AirKaren is an AI that acts as your personal, persistent advocate. You describe your flight problem—a cancellation, a long delay, lost baggage—and it gets to work. It automatically files the claim, citing the relevant regulations like EU261, and then it relentlessly follows up through calls, emails, and forms. It’s designed to handle the entire bureaucratic back-and-forth for you. The system is smart enough to know when a claim is straightforward and can be pushed through automatically, and when it needs to be escalated for human review. For now, it’s focused on airlines and is completely free during its beta phase, with the plan to later take a percentage of the compensation it recovers. It’s a clever application of AI to a real-world pain point, though its long-term effectiveness will depend on how well it can navigate the defenses of corporate customer service departments.

AirKaren

Nixmac

The Nix package manager and Nix-darwin for macOS offer incredible benefits for system reproducibility and configuration management, but the learning curve is notoriously steep. Writing and debugging Nix expressions can be a barrier that keeps many developers from ever getting started.

Nixmac tries to solve this by letting you use plain English. You tell it what you want your system to do—“install Python 3.11 and VS Code, and set my shell to Zsh”—and its AI translates that into valid Nix code. It then performs a safe build to check for errors and shows you a diff of the changes before applying them. Everything is version-controlled, so you can easily roll back. This approach makes the power of Nix-darwin accessible to people who don’t want to become Nix experts. It’s an open-source project that runs on the web and interacts with your macOS system. The big question, as with any AI code generation tool, is how well it handles complex, nuanced configurations, but for standard setups, it could be a huge time-saver.

Nixmac

Cadence

Creating a polished screen recording often means the real work begins after you stop recording. Editing out mistakes, cleaning up audio, extracting screenshots, and writing summaries can take longer than the recording itself.
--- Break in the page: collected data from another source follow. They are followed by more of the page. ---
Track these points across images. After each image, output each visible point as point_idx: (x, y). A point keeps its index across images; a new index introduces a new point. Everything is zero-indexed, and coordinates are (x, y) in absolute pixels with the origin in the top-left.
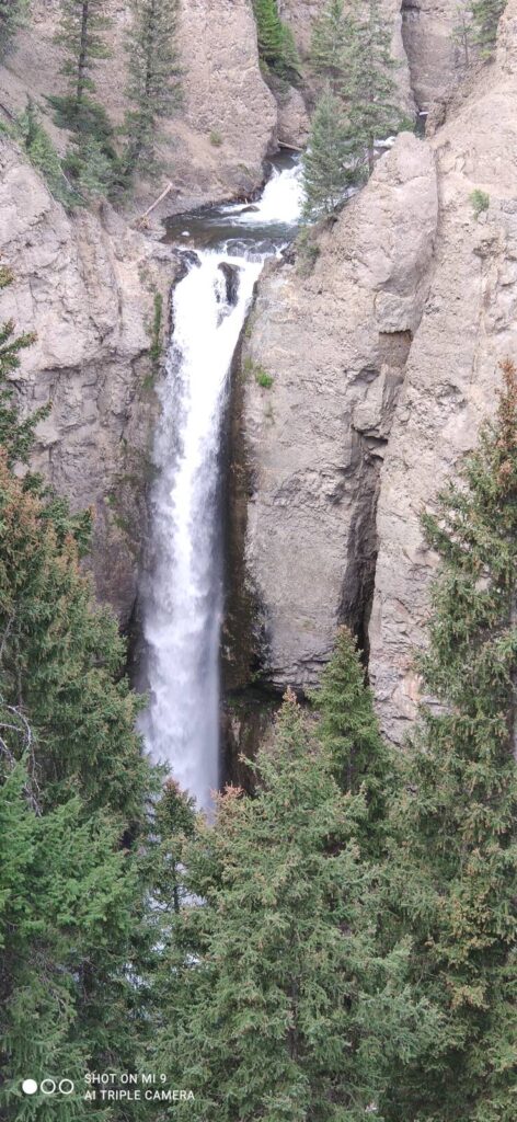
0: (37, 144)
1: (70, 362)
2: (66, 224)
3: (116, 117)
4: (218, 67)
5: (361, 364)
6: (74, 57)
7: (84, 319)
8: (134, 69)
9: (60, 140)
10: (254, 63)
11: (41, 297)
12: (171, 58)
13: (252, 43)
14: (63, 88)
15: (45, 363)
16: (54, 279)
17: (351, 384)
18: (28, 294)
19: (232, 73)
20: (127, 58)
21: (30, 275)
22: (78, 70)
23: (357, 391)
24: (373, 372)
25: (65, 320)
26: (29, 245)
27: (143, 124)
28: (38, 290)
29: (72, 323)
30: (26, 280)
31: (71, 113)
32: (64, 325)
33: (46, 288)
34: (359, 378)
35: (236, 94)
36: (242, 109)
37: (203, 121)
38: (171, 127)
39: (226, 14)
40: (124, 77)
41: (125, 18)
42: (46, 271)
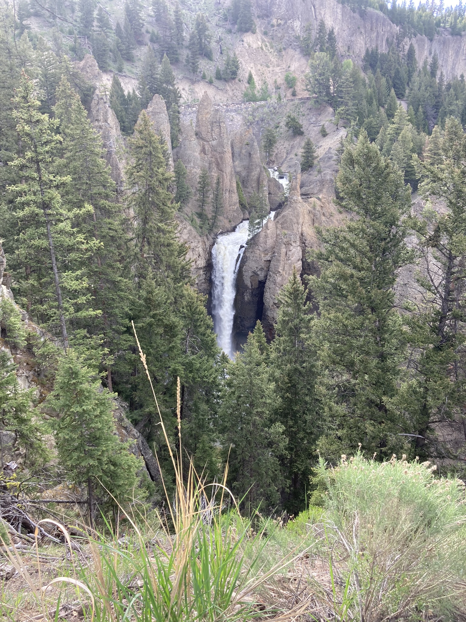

Cadence aims to make that post-production process nearly instantaneous. As soon as you finish recording, its AI kicks in. It can enhance your voice, remove background noise, or even swap your accent. It automatically pulls high-quality screenshots from the video and can generate transcripts, summaries, and action items. For teams with a global audience, it can even translate and dub the video into over 25 languages. The goal is to let you “record once, send confidently,” turning a raw clip into a professional-looking demo or tutorial in minutes. It’s available as a web app with a Chrome extension and offers free options, likely following a freemium model. For anyone who regularly creates video content for demos, updates, or documentation, this could reclaim hours of editing time.